* [TASK REQUIREMENTS]
Whenever the string "CROSS" turns up in a line of the data below, copy that line.

[Saved data entries]
****************

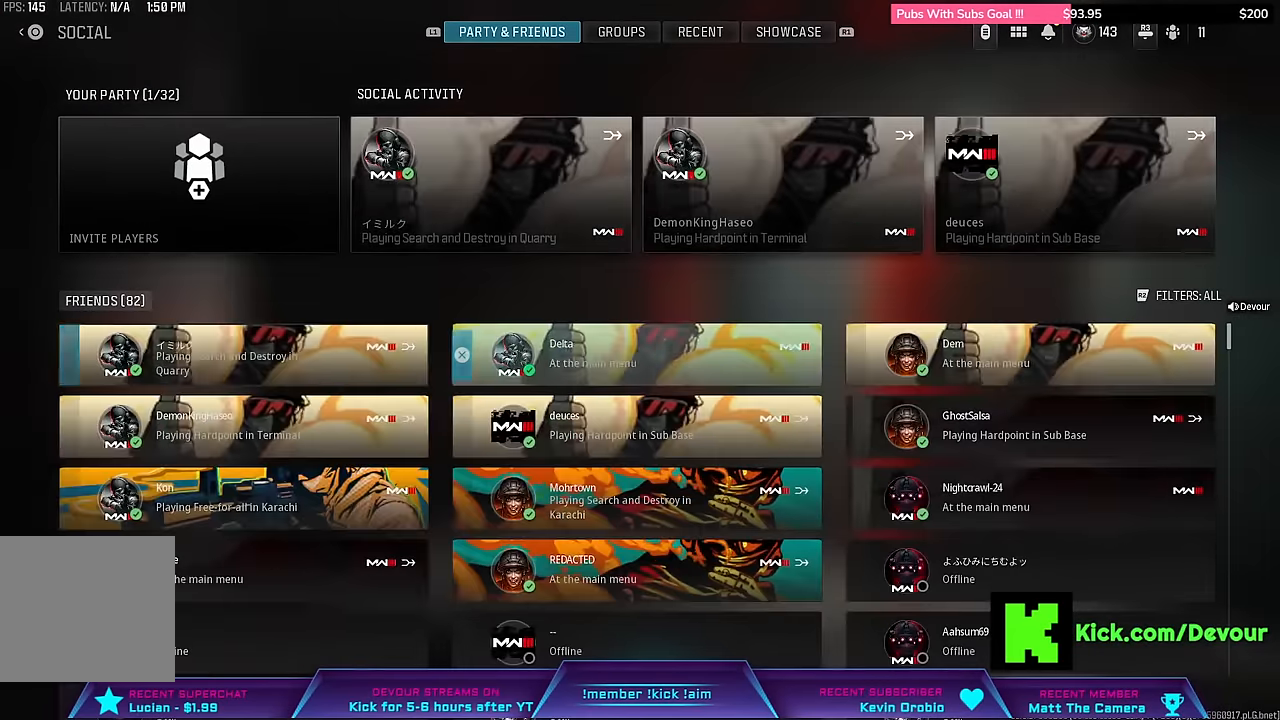
{"buttons": [], "left_stick": "center", "right_stick": "center", "events": [[150, "R1", "up"]]}
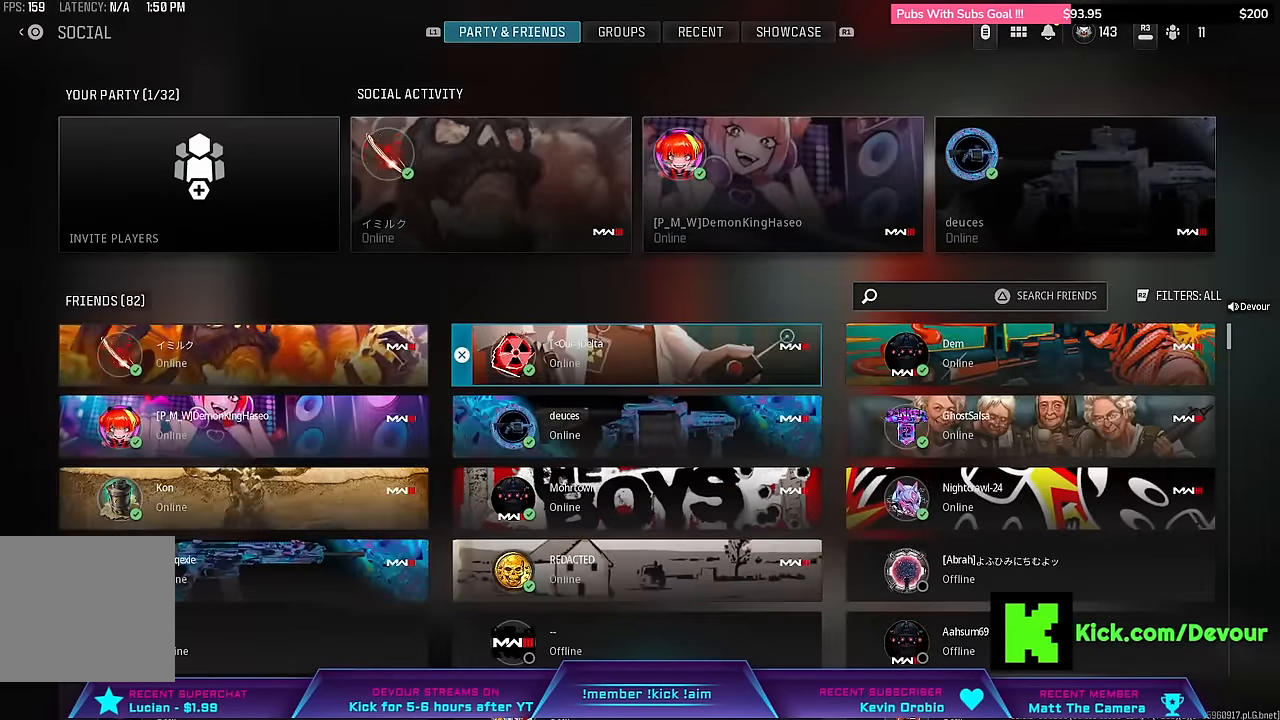
{"buttons": [], "left_stick": "left", "right_stick": "center", "events": [[417, "left_stick", "left"]]}
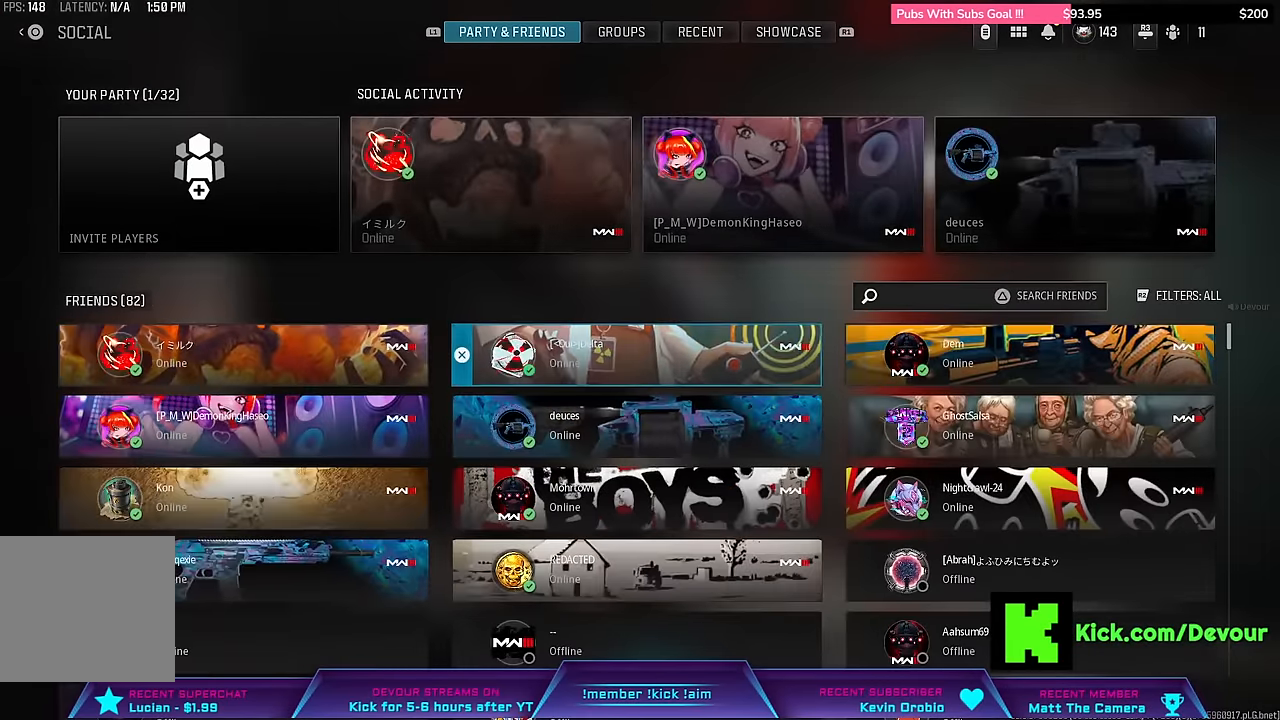
{"buttons": [], "left_stick": "center", "right_stick": "center", "events": [[84, "left_stick", "down"], [267, "left_stick", "center"], [334, "left_stick", "right"], [484, "left_stick", "center"]]}
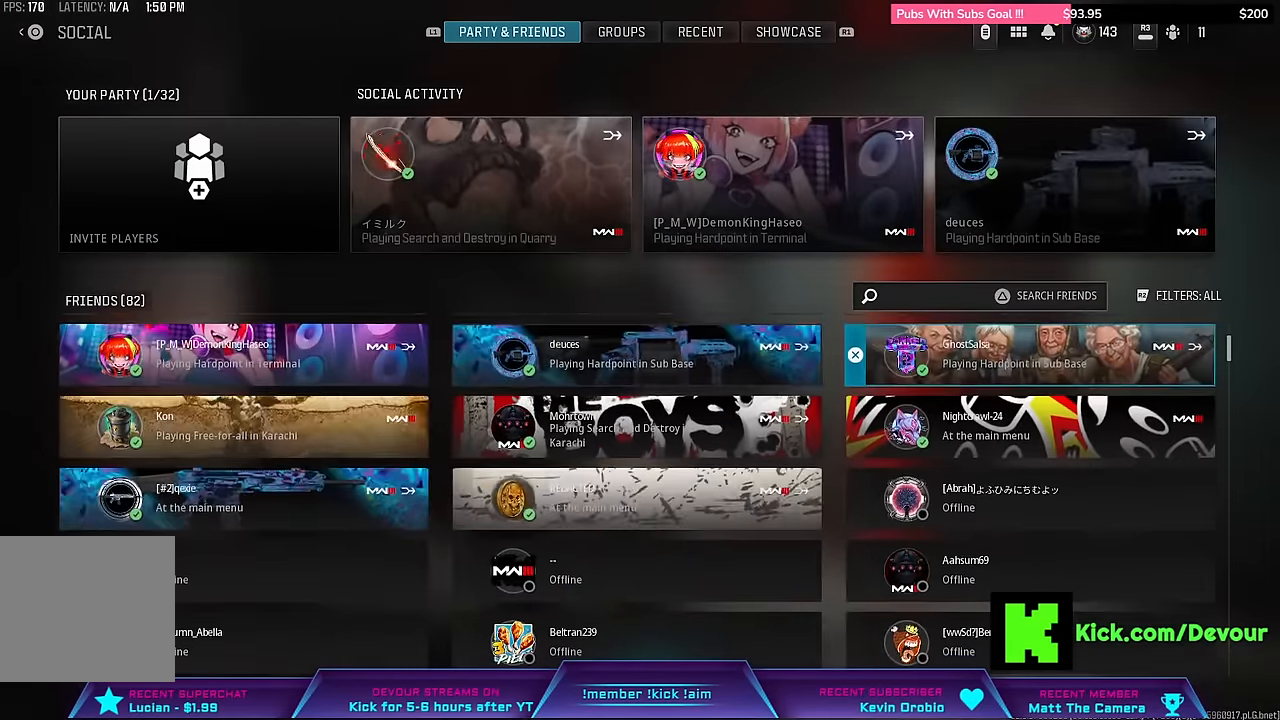
{"buttons": [], "left_stick": "center", "right_stick": "center", "events": []}
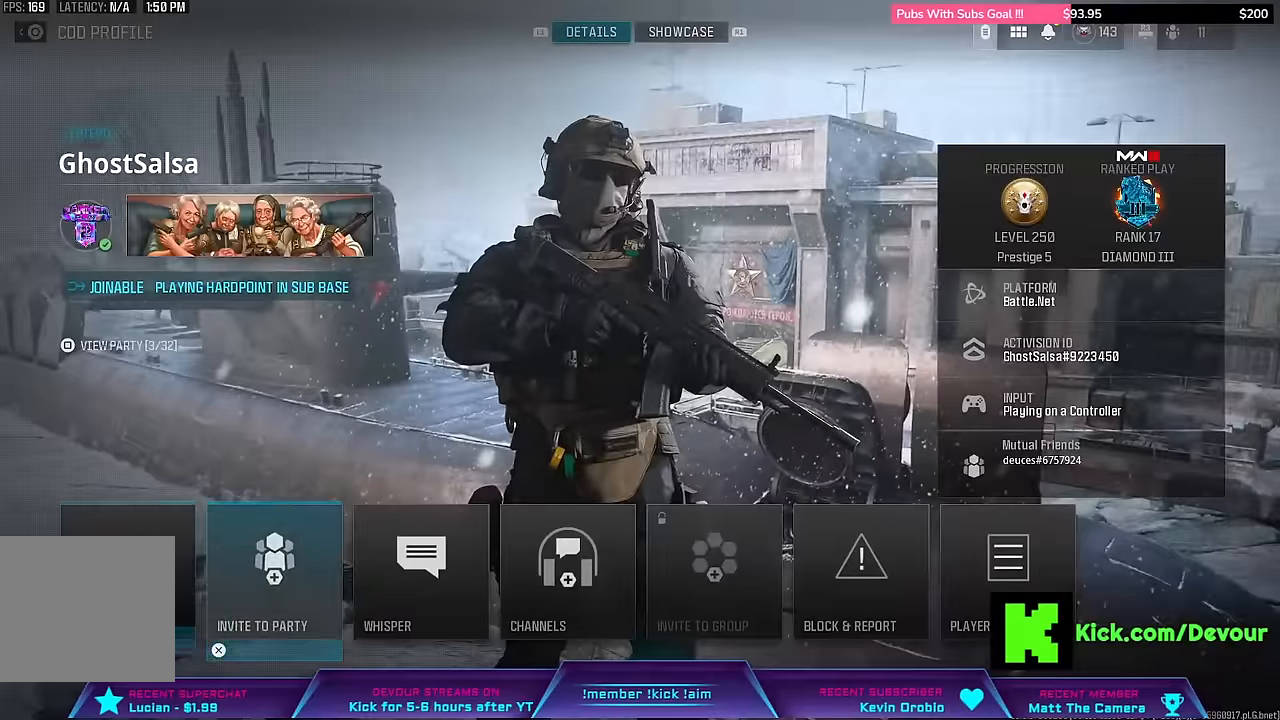
{"buttons": ["CROSS"], "left_stick": "center", "right_stick": "center", "events": [[50, "left_stick", "right"], [100, "left_stick", "center"], [234, "left_stick", "left"], [334, "left_stick", "center"], [384, "CROSS", "down"]]}
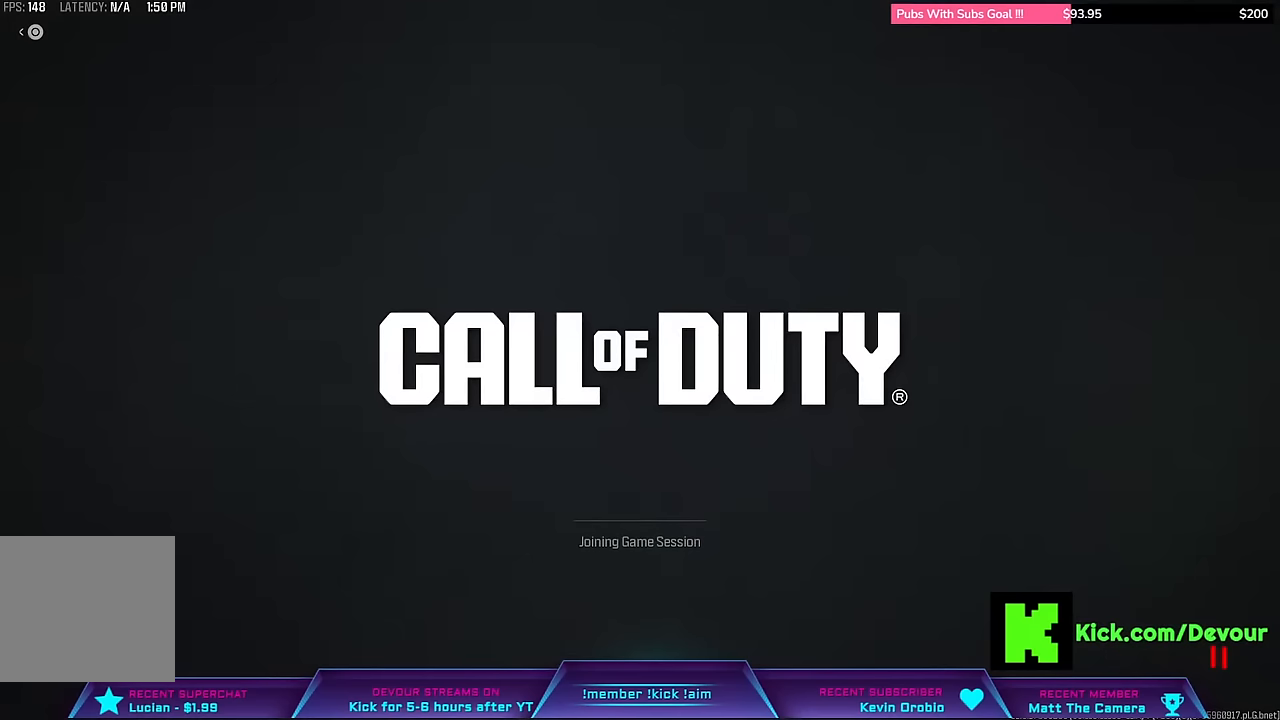
{"buttons": [], "left_stick": "center", "right_stick": "center", "events": [[34, "CROSS", "up"]]}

****************

* [WRITTEN RESPONSE]
{"buttons": ["CROSS"], "left_stick": "center", "right_stick": "center", "events": [[50, "left_stick", "right"], [100, "left_stick", "center"], [234, "left_stick", "left"], [334, "left_stick", "center"], [384, "CROSS", "down"]]}
{"buttons": [], "left_stick": "center", "right_stick": "center", "events": [[34, "CROSS", "up"]]}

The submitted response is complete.